▶ Given entries
-----

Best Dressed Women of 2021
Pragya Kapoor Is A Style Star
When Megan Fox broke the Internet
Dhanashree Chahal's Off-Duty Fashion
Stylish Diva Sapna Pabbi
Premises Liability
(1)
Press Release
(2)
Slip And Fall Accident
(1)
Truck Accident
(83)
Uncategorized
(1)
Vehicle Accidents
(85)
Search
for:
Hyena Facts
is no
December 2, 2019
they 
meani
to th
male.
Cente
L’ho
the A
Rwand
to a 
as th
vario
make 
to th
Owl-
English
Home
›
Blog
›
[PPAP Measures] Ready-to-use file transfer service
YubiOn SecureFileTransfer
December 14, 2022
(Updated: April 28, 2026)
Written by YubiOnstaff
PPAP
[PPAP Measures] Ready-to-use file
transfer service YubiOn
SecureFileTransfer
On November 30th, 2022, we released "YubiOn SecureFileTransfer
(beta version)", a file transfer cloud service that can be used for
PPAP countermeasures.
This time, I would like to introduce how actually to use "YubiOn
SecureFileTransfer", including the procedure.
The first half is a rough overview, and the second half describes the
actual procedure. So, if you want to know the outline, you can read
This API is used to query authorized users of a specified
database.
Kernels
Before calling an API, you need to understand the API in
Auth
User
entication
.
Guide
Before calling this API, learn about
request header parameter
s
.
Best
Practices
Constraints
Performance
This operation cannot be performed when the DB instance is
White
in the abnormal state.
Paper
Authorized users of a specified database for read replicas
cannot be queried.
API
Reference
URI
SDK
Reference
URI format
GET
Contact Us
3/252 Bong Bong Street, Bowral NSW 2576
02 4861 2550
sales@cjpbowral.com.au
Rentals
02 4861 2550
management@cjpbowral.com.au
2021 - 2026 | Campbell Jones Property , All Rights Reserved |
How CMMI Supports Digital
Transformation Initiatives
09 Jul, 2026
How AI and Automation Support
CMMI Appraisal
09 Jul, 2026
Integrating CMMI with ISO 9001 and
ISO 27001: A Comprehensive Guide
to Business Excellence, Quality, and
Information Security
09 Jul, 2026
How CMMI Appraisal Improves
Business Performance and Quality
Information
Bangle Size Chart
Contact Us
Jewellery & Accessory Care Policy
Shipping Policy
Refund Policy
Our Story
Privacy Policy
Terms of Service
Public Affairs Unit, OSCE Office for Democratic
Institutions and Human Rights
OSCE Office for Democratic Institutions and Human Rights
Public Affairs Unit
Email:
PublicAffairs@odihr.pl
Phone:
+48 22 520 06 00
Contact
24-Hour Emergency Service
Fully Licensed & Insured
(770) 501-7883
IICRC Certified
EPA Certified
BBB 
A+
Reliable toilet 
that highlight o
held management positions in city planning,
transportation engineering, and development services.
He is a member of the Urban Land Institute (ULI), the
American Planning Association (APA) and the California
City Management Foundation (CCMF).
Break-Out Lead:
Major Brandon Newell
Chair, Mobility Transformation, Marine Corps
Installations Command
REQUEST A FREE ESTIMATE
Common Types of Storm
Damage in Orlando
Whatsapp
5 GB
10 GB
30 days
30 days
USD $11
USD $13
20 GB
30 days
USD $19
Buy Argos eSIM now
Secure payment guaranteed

-----

▶ Task goal
So that nothing differs from the original, transcribe all of the records above.

▶ Reply
Best Dressed Women of 2021
Pragya Kapoor Is A Style Star
When Megan Fox broke the Internet
Dhanashree Chahal's Off-Duty Fashion
Stylish Diva Sapna Pabbi
Premises Liability
(1)
Press Release
(2)
Slip And Fall Accident
(1)
Truck Accident
(83)
Uncategorized
(1)
Vehicle Accidents
(85)
Search
for:
Hyena Facts
is no
December 2, 2019
they 
meani
to th
male.
Cente
L’ho
the A
Rwand
to a 
as th
vario
make 
to th
Owl-
English
Home
›
Blog
›
[PPAP Measures] Ready-to-use file transfer service
YubiOn SecureFileTransfer
December 14, 2022
(Updated: April 28, 2026)
Written by YubiOnstaff
PPAP
[PPAP Measures] Ready-to-use file
transfer service YubiOn
SecureFileTransfer
On November 30th, 2022, we released "YubiOn SecureFileTransfer
(beta version)", a file transfer cloud service that can be used for
PPAP countermeasures.
This time, I would like to introduce how actually to use "YubiOn
SecureFileTransfer", including the procedure.
The first half is a rough overview, and the second half describes the
actual procedure. So, if you want to know the outline, you can read
This API is used to query authorized users of a specified
database.
Kernels
Before calling an API, you need to understand the API in
Auth
User
entication
.
Guide
Before calling this API, learn about
request header parameter
s
.
Best
Practices
Constraints
Performance
This operation cannot be performed when the DB instance is
White
in the abnormal state.
Paper
Authorized users of a specified database for read replicas
cannot be queried.
API
Reference
URI
SDK
Reference
URI format
GET
Contact Us
3/252 Bong Bong Street, Bowral NSW 2576
02 4861 2550
sales@cjpbowral.com.au
Rentals
02 4861 2550
management@cjpbowral.com.au
2021 - 2026 | Campbell Jones Property , All Rights Reserved |
How CMMI Supports Digital
Transformation Initiatives
09 Jul, 2026
How AI and Automation Support
CMMI Appraisal
09 Jul, 2026
Integrating CMMI with ISO 9001 and
ISO 27001: A Comprehensive Guide
to Business Excellence, Quality, and
Information Security
09 Jul, 2026
How CMMI Appraisal Improves
Business Performance and Quality
Information
Bangle Size Chart
Contact Us
Jewellery & Accessory Care Policy
Shipping Policy
Refund Policy
Our Story
Privacy Policy
Terms of Service
Public Affairs Unit, OSCE Office for Democratic
Institutions and Human Rights
OSCE Office for Democratic Institutions and Human Rights
Public Affairs Unit
Email:
PublicAffairs@odihr.pl
Phone:
+48 22 520 06 00
Contact
24-Hour Emergency Service
Fully Licensed & Insured
(770) 501-7883
IICRC Certified
EPA Certified
BBB 
A+
Reliable toilet 
that highlight o
held management positions in city planning,
transportation engineering, and development services.
He is a member of the Urban Land Institute (ULI), the
American Planning Association (APA) and the California
City Management Foundation (CCMF).
Break-Out Lead:
Major Brandon Newell
Chair, Mobility Transformation, Marine Corps
Installations Command
REQUEST A FREE ESTIMATE
Common Types of Storm
Damage in Orlando
Whatsapp
5 GB
10 GB
30 days
30 days
USD $11
USD $13
20 GB
30 days
USD $19
Buy Argos eSIM now
Secure payment guaranteed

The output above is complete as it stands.